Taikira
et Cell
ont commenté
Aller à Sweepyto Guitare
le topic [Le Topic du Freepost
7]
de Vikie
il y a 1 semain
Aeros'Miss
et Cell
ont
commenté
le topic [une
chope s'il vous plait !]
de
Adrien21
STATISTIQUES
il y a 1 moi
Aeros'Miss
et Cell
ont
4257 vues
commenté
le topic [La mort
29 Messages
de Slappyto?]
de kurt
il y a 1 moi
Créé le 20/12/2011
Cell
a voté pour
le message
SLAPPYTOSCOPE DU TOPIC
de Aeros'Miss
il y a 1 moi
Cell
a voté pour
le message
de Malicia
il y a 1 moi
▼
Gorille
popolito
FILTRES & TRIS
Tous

+++++

• [Requirement]: Copy all of the data above line for line, keeping the wording, spelling, punctuation and line breaks unchanged.

• [Task answer]:
Taikira
et Cell
ont commenté
Aller à Sweepyto Guitare
le topic [Le Topic du Freepost
7]
de Vikie
il y a 1 semain
Aeros'Miss
et Cell
ont
commenté
le topic [une
chope s'il vous plait !]
de
Adrien21
STATISTIQUES
il y a 1 moi
Aeros'Miss
et Cell
ont
4257 vues
commenté
le topic [La mort
29 Messages
de Slappyto?]
de kurt
il y a 1 moi
Créé le 20/12/2011
Cell
a voté pour
le message
SLAPPYTOSCOPE DU TOPIC
de Aeros'Miss
il y a 1 moi
Cell
a voté pour
le message
de Malicia
il y a 1 moi
▼
Gorille
popolito
FILTRES & TRIS
Tous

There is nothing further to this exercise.